▸ What to work on
Retype each record below word for word. Leave the pictures out.

▸ Information provided
BEGIN

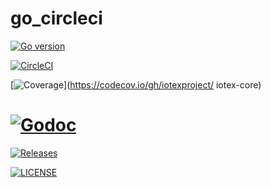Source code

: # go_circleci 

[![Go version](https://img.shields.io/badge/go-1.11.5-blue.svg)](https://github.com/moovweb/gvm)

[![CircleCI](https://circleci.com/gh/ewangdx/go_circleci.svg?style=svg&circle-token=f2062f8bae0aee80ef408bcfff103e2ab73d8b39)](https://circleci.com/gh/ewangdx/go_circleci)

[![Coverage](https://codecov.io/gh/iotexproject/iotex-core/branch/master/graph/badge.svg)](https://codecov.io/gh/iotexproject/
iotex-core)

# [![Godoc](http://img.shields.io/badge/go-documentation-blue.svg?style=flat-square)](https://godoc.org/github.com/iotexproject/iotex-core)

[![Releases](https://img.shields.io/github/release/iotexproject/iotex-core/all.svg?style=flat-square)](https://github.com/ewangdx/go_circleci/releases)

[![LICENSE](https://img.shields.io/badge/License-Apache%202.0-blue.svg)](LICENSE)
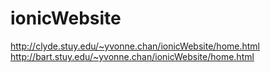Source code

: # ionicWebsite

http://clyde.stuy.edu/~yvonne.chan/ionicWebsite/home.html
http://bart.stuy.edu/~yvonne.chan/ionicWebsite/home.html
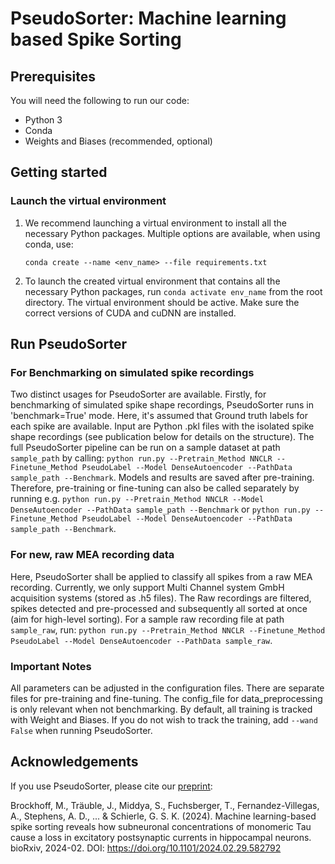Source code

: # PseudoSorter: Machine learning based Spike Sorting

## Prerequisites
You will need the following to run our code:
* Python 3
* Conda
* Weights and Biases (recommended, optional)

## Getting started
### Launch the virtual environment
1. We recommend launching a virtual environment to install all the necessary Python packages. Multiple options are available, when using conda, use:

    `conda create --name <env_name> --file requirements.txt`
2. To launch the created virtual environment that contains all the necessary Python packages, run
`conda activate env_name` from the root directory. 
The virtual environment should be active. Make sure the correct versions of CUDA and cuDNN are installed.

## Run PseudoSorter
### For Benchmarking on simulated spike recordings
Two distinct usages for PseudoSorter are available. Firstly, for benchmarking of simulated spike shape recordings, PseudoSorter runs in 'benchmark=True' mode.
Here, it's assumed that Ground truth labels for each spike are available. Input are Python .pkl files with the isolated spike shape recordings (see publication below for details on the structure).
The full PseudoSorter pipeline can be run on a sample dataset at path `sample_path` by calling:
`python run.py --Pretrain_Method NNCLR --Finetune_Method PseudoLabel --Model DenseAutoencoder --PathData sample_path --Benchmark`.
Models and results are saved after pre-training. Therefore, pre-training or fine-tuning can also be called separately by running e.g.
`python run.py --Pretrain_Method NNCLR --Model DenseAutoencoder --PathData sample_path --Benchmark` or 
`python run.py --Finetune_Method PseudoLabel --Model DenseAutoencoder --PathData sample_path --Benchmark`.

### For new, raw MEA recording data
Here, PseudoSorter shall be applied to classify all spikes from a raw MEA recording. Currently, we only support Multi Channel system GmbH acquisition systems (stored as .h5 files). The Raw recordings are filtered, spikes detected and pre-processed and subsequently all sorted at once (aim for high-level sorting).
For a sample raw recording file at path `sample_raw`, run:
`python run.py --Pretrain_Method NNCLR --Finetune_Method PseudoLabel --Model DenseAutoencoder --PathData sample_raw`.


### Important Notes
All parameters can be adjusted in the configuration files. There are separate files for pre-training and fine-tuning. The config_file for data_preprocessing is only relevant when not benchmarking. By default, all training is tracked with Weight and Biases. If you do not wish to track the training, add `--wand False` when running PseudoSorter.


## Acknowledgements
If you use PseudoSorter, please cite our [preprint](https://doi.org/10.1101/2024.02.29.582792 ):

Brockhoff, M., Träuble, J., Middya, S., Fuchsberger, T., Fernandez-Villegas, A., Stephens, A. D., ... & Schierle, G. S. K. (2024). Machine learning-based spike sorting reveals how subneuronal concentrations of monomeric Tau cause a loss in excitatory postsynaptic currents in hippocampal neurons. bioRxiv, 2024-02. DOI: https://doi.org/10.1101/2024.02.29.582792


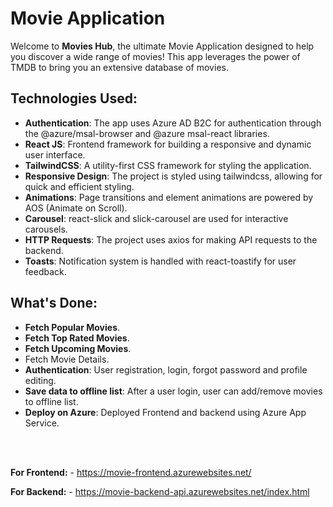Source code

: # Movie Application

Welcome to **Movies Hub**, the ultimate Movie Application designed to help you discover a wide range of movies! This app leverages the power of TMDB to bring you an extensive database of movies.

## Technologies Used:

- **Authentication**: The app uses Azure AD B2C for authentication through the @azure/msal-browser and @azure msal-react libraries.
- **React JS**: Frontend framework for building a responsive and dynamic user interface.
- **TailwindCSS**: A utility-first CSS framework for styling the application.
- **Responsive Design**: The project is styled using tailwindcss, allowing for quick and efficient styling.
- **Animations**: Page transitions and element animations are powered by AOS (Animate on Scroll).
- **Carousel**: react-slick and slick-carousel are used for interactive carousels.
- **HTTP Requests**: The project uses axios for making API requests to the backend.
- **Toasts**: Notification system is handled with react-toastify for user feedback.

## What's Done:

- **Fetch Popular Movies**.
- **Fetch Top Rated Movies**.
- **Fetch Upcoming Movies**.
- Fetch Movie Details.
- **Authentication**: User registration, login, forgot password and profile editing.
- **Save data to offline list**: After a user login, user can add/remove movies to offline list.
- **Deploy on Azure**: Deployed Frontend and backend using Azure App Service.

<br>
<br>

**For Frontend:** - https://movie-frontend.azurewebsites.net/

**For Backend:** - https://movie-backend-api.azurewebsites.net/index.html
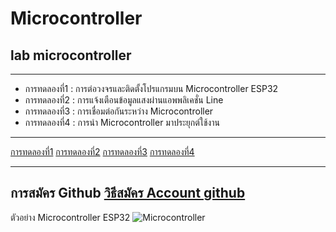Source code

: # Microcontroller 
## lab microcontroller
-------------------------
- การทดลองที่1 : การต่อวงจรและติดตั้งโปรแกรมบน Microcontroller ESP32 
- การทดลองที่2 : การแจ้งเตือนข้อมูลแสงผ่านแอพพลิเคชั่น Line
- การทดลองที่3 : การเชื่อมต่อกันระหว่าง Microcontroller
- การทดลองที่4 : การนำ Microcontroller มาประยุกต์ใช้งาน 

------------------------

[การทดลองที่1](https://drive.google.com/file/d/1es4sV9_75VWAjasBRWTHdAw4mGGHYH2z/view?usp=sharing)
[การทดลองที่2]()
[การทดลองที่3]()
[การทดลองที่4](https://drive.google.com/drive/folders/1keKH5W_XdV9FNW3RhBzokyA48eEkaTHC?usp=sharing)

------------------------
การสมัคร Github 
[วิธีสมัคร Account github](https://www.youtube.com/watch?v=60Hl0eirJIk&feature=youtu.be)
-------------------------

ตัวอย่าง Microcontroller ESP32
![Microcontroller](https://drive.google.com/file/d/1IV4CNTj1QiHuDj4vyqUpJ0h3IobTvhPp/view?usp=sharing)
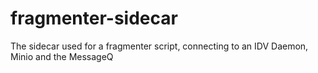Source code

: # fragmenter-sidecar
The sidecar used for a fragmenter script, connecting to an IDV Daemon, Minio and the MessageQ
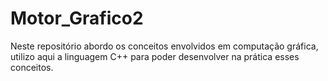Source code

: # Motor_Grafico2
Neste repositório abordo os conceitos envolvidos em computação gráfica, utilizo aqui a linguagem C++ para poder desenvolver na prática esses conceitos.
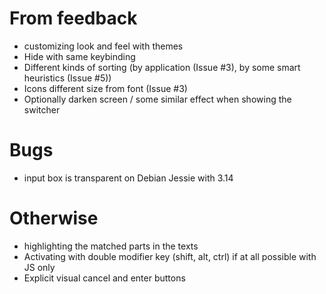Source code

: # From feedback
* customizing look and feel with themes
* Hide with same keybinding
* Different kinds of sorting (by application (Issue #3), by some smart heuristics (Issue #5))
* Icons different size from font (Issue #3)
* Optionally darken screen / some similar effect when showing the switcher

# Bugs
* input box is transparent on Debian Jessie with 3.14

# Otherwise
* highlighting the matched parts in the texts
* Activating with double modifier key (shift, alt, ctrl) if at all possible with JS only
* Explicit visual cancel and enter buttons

END

▸ Expected output
Source code

: # go_circleci 

[![Go version](https://img.shields.io/badge/go-1.11.5-blue.svg)](https://github.com/moovweb/gvm)

[![CircleCI](https://circleci.com/gh/ewangdx/go_circleci.svg?style=svg&circle-token=f2062f8bae0aee80ef408bcfff103e2ab73d8b39)](https://circleci.com/gh/ewangdx/go_circleci)

[![Coverage](https://codecov.io/gh/iotexproject/iotex-core/branch/master/graph/badge.svg)](https://codecov.io/gh/iotexproject/
iotex-core)

# [![Godoc](http://img.shields.io/badge/go-documentation-blue.svg?style=flat-square)](https://godoc.org/github.com/iotexproject/iotex-core)

[![Releases](https://img.shields.io/github/release/iotexproject/iotex-core/all.svg?style=flat-square)](https://github.com/ewangdx/go_circleci/releases)

[![LICENSE](https://img.shields.io/badge/License-Apache%202.0-blue.svg)](LICENSE)
Source code

: # ionicWebsite

http://clyde.stuy.edu/~yvonne.chan/ionicWebsite/home.html
http://bart.stuy.edu/~yvonne.chan/ionicWebsite/home.html
Source code

: # PseudoSorter: Machine learning based Spike Sorting

## Prerequisites
You will need the following to run our code:
* Python 3
* Conda
* Weights and Biases (recommended, optional)

## Getting started
### Launch the virtual environment
1. We recommend launching a virtual environment to install all the necessary Python packages. Multiple options are available, when using conda, use:

    `conda create --name <env_name> --file requirements.txt`
2. To launch the created virtual environment that contains all the necessary Python packages, run
`conda activate env_name` from the root directory. 
The virtual environment should be active. Make sure the correct versions of CUDA and cuDNN are installed.

## Run PseudoSorter
### For Benchmarking on simulated spike recordings
Two distinct usages for PseudoSorter are available. Firstly, for benchmarking of simulated spike shape recordings, PseudoSorter runs in 'benchmark=True' mode.
Here, it's assumed that Ground truth labels for each spike are available. Input are Python .pkl files with the isolated spike shape recordings (see publication below for details on the structure).
The full PseudoSorter pipeline can be run on a sample dataset at path `sample_path` by calling:
`python run.py --Pretrain_Method NNCLR --Finetune_Method PseudoLabel --Model DenseAutoencoder --PathData sample_path --Benchmark`.
Models and results are saved after pre-training. Therefore, pre-training or fine-tuning can also be called separately by running e.g.
`python run.py --Pretrain_Method NNCLR --Model DenseAutoencoder --PathData sample_path --Benchmark` or 
`python run.py --Finetune_Method PseudoLabel --Model DenseAutoencoder --PathData sample_path --Benchmark`.

### For new, raw MEA recording data
Here, PseudoSorter shall be applied to classify all spikes from a raw MEA recording. Currently, we only support Multi Channel system GmbH acquisition systems (stored as .h5 files). The Raw recordings are filtered, spikes detected and pre-processed and subsequently all sorted at once (aim for high-level sorting).
For a sample raw recording file at path `sample_raw`, run:
`python run.py --Pretrain_Method NNCLR --Finetune_Method PseudoLabel --Model DenseAutoencoder --PathData sample_raw`.


### Important Notes
All parameters can be adjusted in the configuration files. There are separate files for pre-training and fine-tuning. The config_file for data_preprocessing is only relevant when not benchmarking. By default, all training is tracked with Weight and Biases. If you do not wish to track the training, add `--wand False` when running PseudoSorter.


## Acknowledgements
If you use PseudoSorter, please cite our [preprint](https://doi.org/10.1101/2024.02.29.582792 ):

Brockhoff, M., Träuble, J., Middya, S., Fuchsberger, T., Fernandez-Villegas, A., Stephens, A. D., ... & Schierle, G. S. K. (2024). Machine learning-based spike sorting reveals how subneuronal concentrations of monomeric Tau cause a loss in excitatory postsynaptic currents in hippocampal neurons. bioRxiv, 2024-02. DOI: https://doi.org/10.1101/2024.02.29.582792


Source code

: # Movie Application

Welcome to **Movies Hub**, the ultimate Movie Application designed to help you discover a wide range of movies! This app leverages the power of TMDB to bring you an extensive database of movies.

## Technologies Used:

- **Authentication**: The app uses Azure AD B2C for authentication through the @azure/msal-browser and @azure msal-react libraries.
- **React JS**: Frontend framework for building a responsive and dynamic user interface.
- **TailwindCSS**: A utility-first CSS framework for styling the application.
- **Responsive Design**: The project is styled using tailwindcss, allowing for quick and efficient styling.
- **Animations**: Page transitions and element animations are powered by AOS (Animate on Scroll).
- **Carousel**: react-slick and slick-carousel are used for interactive carousels.
- **HTTP Requests**: The project uses axios for making API requests to the backend.
- **Toasts**: Notification system is handled with react-toastify for user feedback.

## What's Done:

- **Fetch Popular Movies**.
- **Fetch Top Rated Movies**.
- **Fetch Upcoming Movies**.
- Fetch Movie Details.
- **Authentication**: User registration, login, forgot password and profile editing.
- **Save data to offline list**: After a user login, user can add/remove movies to offline list.
- **Deploy on Azure**: Deployed Frontend and backend using Azure App Service.

<br>
<br>

**For Frontend:** - https://movie-frontend.azurewebsites.net/

**For Backend:** - https://movie-backend-api.azurewebsites.net/index.html
Source code

: # Microcontroller 
## lab microcontroller
-------------------------
- การทดลองที่1 : การต่อวงจรและติดตั้งโปรแกรมบน Microcontroller ESP32 
- การทดลองที่2 : การแจ้งเตือนข้อมูลแสงผ่านแอพพลิเคชั่น Line
- การทดลองที่3 : การเชื่อมต่อกันระหว่าง Microcontroller
- การทดลองที่4 : การนำ Microcontroller มาประยุกต์ใช้งาน 

------------------------

[การทดลองที่1](https://drive.google.com/file/d/1es4sV9_75VWAjasBRWTHdAw4mGGHYH2z/view?usp=sharing)
[การทดลองที่2]()
[การทดลองที่3]()
[การทดลองที่4](https://drive.google.com/drive/folders/1keKH5W_XdV9FNW3RhBzokyA48eEkaTHC?usp=sharing)

------------------------
การสมัคร Github 
[วิธีสมัคร Account github](https://www.youtube.com/watch?v=60Hl0eirJIk&feature=youtu.be)
-------------------------

ตัวอย่าง Microcontroller ESP32
![Microcontroller](https://drive.google.com/file/d/1IV4CNTj1QiHuDj4vyqUpJ0h3IobTvhPp/view?usp=sharing)
Source code

: # fragmenter-sidecar
The sidecar used for a fragmenter script, connecting to an IDV Daemon, Minio and the MessageQ
Source code

: # Motor_Grafico2
Neste repositório abordo os conceitos envolvidos em computação gráfica, utilizo aqui a linguagem C++ para poder desenvolver na prática esses conceitos.
Source code

: # From feedback
* customizing look and feel with themes
* Hide with same keybinding
* Different kinds of sorting (by application (Issue #3), by some smart heuristics (Issue #5))
* Icons different size from font (Issue #3)
* Optionally darken screen / some similar effect when showing the switcher

# Bugs
* input box is transparent on Debian Jessie with 3.14

# Otherwise
* highlighting the matched parts in the texts
* Activating with double modifier key (shift, alt, ctrl) if at all possible with JS only
* Explicit visual cancel and enter buttons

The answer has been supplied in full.